I just bought 20 shrimp and some java moss on ebay and was wondering how to look after java moss.
I have a 2.4 which is the main reason I bought the moss, the tank is on my windowsill, will the moss grow? The plants seem to be growing outrageously in my 17litre im not sure the bulb wattage but everything looks awesome. What I want to know is will this plant die in direct sunlight?
Java moss is extremely easy to care for and has very low requirements. I have some in my "tank of fate" (where I put excess snails and plants that I don't think will make it) on my windowsill too. Just make sure the moss stays wet and has nutrients to feed on and doesn't bake from the heat of the sun.
For those with experience with moss, what do you recommend?
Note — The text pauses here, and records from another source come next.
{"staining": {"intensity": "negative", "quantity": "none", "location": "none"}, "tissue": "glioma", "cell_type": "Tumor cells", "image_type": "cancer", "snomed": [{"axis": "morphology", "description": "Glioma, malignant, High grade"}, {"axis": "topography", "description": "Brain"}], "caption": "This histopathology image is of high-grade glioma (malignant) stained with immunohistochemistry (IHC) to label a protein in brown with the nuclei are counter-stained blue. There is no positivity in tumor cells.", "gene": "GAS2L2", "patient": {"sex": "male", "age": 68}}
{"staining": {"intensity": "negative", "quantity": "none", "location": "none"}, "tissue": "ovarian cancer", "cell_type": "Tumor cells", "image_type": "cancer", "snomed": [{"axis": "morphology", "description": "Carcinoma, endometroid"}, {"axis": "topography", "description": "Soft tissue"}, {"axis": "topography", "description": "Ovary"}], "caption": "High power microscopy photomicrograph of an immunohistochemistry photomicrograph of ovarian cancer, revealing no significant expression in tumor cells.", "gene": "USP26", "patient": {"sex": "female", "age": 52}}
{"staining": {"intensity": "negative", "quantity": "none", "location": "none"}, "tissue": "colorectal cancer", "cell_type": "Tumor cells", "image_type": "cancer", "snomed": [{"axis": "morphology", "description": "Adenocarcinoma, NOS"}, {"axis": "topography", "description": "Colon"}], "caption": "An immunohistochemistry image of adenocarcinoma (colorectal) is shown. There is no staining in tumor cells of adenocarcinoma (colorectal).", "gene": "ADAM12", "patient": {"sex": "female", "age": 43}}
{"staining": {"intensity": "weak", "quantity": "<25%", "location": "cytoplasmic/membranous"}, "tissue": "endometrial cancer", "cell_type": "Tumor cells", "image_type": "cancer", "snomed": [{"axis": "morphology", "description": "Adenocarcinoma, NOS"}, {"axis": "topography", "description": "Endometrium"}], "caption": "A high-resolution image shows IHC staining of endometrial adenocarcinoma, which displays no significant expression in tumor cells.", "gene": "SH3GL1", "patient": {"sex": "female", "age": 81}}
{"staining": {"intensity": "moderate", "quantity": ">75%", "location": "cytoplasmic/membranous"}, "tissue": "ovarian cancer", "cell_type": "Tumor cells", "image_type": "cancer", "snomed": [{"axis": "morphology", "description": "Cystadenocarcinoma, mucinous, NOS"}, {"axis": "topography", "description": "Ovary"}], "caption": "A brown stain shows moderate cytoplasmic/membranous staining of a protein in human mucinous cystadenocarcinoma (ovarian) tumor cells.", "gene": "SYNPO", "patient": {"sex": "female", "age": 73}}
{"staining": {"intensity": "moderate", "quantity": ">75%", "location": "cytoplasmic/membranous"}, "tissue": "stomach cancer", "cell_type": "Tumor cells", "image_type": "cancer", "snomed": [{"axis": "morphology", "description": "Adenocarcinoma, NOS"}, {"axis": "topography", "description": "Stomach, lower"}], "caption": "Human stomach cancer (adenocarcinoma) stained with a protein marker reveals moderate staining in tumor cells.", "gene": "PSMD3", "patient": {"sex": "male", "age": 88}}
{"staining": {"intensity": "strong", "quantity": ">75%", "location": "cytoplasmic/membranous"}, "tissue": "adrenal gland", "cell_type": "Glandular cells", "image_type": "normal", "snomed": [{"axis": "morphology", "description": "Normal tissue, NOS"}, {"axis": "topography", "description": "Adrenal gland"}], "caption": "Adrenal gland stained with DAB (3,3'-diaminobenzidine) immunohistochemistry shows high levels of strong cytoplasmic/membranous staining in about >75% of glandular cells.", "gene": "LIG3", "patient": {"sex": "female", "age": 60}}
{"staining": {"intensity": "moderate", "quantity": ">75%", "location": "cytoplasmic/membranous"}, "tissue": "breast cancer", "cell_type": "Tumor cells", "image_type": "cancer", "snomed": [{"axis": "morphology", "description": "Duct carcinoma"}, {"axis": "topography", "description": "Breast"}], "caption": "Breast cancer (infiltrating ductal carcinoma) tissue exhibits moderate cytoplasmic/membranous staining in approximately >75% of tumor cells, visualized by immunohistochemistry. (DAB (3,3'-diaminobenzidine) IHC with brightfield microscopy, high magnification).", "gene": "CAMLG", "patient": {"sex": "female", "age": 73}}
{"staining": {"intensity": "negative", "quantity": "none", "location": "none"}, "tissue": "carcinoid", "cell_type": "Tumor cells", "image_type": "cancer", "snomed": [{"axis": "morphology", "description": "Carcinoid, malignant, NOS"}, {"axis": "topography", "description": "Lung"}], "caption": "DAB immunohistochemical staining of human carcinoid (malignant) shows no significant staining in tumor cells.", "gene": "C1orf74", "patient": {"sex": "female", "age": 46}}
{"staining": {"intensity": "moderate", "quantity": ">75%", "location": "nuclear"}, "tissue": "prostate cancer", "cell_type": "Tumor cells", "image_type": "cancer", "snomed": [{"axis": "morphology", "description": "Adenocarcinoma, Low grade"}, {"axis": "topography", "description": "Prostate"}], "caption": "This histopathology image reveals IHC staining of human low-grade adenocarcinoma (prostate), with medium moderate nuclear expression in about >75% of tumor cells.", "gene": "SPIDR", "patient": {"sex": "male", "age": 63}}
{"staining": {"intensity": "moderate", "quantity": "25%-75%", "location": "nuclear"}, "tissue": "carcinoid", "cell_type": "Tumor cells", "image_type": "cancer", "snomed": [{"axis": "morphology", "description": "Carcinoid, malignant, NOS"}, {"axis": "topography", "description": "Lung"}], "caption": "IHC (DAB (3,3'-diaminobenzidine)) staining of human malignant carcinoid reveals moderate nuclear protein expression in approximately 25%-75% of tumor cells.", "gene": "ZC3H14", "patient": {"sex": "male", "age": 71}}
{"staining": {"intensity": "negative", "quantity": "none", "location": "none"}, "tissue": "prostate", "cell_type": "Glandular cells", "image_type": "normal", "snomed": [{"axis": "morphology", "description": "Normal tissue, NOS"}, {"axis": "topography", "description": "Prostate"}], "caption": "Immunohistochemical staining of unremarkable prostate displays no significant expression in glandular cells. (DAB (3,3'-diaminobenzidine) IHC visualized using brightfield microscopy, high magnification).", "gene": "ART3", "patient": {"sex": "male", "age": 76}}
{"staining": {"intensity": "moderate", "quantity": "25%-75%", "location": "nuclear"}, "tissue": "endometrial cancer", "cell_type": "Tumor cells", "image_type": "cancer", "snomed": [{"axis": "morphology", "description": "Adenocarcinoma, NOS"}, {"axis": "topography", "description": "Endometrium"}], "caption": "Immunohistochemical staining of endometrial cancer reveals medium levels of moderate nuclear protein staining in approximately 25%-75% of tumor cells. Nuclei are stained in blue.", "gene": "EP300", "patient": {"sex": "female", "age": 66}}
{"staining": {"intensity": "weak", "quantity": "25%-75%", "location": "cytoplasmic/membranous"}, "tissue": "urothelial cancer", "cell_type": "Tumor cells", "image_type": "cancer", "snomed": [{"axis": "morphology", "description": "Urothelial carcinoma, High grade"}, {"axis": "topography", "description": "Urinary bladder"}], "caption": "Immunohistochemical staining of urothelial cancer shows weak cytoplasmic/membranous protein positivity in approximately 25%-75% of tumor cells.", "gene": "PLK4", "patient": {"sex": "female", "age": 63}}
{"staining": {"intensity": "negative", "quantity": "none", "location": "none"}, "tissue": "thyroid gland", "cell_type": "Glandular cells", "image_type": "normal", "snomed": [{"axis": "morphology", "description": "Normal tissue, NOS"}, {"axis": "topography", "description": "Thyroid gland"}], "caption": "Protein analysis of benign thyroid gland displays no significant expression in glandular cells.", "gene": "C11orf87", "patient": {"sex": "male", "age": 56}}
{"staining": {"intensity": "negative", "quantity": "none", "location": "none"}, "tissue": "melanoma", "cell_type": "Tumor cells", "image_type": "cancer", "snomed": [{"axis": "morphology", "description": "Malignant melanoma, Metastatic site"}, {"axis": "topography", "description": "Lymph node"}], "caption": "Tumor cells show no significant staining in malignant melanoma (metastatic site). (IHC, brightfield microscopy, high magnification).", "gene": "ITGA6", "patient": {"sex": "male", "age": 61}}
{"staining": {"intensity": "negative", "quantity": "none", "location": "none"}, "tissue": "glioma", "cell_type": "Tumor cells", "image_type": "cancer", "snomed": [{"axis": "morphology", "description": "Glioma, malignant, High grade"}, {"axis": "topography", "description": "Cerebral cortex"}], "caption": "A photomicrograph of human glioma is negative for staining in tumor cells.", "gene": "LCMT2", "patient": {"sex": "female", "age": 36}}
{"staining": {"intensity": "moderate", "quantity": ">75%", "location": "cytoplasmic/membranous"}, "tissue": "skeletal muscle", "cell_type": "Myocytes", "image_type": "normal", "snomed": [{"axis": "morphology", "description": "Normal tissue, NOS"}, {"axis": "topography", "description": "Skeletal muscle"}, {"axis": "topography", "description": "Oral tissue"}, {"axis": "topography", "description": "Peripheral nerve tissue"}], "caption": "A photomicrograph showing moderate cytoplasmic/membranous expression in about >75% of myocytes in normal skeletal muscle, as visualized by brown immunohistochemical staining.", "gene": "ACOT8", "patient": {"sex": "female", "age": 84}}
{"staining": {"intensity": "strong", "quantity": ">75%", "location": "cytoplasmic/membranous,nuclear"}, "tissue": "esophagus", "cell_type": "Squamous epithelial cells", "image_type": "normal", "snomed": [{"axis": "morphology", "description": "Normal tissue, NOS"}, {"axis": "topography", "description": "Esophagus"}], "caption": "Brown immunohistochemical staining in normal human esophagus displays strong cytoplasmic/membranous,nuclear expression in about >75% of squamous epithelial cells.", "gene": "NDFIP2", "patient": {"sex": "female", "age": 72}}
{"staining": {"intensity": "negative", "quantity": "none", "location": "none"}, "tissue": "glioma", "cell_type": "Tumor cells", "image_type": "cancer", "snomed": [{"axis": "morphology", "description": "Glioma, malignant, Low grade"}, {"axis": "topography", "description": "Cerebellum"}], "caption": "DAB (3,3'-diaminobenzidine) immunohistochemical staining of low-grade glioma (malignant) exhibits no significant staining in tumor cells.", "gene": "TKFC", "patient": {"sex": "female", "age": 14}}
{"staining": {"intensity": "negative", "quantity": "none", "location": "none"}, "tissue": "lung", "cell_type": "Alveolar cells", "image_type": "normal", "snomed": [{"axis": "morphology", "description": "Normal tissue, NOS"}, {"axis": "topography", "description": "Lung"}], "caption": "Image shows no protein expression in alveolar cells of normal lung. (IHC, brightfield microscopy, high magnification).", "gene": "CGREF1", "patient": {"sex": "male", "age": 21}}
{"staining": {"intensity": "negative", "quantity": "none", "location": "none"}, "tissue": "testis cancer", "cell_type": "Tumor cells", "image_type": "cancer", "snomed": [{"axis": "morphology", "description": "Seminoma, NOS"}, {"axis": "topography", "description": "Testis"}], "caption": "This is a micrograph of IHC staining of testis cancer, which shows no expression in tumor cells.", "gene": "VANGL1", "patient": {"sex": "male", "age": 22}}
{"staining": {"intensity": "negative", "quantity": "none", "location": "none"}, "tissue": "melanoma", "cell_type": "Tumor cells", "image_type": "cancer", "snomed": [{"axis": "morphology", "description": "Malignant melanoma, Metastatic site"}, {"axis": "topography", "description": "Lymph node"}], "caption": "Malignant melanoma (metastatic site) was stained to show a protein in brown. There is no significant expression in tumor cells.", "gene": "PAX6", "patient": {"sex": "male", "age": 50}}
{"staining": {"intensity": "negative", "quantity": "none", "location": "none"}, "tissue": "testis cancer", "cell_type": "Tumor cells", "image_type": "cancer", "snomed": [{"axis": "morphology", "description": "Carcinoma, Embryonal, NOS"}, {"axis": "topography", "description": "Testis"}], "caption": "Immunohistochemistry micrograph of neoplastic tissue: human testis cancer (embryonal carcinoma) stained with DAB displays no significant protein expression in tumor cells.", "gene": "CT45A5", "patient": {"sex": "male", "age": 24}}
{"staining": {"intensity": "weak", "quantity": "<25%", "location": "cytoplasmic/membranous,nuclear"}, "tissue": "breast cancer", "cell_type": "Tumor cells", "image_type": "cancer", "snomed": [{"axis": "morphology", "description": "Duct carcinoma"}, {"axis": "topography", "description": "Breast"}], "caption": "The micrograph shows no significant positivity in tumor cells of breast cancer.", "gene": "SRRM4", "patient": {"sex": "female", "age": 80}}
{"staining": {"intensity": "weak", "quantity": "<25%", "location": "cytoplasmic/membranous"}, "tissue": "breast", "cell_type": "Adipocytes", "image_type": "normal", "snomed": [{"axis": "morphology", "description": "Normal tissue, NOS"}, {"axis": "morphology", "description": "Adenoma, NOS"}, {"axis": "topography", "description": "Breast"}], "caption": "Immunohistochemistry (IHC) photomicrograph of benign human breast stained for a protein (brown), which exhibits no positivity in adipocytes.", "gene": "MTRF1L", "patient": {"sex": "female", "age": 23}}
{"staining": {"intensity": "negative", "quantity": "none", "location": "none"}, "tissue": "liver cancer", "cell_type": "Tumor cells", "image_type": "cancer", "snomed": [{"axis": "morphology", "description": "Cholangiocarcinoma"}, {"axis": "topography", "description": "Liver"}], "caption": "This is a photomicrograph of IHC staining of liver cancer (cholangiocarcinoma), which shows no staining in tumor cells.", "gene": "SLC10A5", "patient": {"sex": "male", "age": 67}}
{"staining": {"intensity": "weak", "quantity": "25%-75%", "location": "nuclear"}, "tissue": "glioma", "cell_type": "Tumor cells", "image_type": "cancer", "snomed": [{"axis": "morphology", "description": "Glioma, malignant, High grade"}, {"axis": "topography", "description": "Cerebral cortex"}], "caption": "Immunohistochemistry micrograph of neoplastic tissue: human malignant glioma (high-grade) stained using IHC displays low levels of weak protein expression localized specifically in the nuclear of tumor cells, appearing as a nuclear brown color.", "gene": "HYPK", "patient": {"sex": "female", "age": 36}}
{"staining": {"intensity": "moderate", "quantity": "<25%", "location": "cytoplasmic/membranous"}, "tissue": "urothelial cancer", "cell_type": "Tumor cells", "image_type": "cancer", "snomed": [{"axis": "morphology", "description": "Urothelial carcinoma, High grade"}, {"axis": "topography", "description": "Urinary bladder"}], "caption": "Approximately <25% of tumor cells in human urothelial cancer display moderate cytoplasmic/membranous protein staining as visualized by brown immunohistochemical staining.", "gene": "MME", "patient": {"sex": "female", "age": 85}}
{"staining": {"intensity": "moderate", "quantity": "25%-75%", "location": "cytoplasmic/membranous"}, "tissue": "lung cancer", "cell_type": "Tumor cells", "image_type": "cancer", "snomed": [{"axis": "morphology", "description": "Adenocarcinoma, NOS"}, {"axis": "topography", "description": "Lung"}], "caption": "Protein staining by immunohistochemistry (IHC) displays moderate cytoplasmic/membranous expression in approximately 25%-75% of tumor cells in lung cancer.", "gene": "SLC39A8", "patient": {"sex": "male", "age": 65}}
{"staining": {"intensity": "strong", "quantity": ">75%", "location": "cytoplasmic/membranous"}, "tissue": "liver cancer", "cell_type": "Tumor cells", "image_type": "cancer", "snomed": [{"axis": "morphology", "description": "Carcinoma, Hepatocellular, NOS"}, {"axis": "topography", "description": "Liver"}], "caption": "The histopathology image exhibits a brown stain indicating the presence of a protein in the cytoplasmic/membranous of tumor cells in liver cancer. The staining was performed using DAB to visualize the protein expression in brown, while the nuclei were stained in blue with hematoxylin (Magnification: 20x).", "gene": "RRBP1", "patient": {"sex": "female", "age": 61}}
It seems that all of them will spread and will need eventual trimming. Are some less invasive than others? What is best for a "carpet look." Are all of those going to need regular trimming?
You'll need to tie the moss to somethign to weigh it down; otherwise as far as I am aware it needs nothing. I have recently bought some and the tank gets natural light (not direct light); tank lights are almost never on. The window next to the tank faces north and I don't fertilize.
I wanted something really low maintenance as was recommende java moss :). I can't use fertilizers in my tank so I was more limited than normal.
Java moss has the least amount of care requirements. If you want a carpet look, simply get enough moss to sparsely cover the area you want carpeted, then cut a section of craft mesh/needlepoint canvas to size and sew the moss onto it with fishing line or cotton/nylon thread. Place it in the tank so that the moss is on the bottom and the canvas is on top. Over time, the moss will grow through the canvas and give you an even carpeted look. If you are impatient, you can sew the moss to the top of the canvas--but the result tends to be a lot less even and you get a very lumpy lawn. You will also need a lot more moss to get started.
The downside to using java moss is that the strands often come loose and can look very sloppy if you have other plants that end up with strands all over them--or other parts of your substrate end up having strands poking out of them. So annoying. Christmas moss looks a lot like java, but it has higher care requirements and is thicker. It also grows in a bit differently, also, and doesn't have a tendency to shed strands nearly as much. I prefer to tie this moss onto rocks or driftwood.
"The downside to using java moss is that the strands often come loose and can look very sloppy if you have other plants that end up with strands all over them--or other parts of your substrate end up having strands poking out of them. So annoying."
See, I like that look - it looks SO natural, IMO. Different strokes, I guess. :)
Im being optimistic here but if my moss does grow how do I trim it, can I just cut it with a scissors? by this I mean, if I wanted to put some of the plant in to a different tank could I just simply cut it in half?
As for the mesh idea, I was going to do something similar as a background but I like the carpet look too. Maybe i could turn it into a green box lol
Java moss is really just a tangle of individual strands. If you wanted to separate a ball of it to place in separate tanks, it would be better just to pull it apart gently so you keep the strands mostly together. As for pruning, scissors work fine. You will have to do this when the java moss grows because as it does, the top strands begin to take up all the light, causing the strands below it to die off. If this happens, your carpet starts to lift up off the mesh and you have a floating clump rather than a carpet.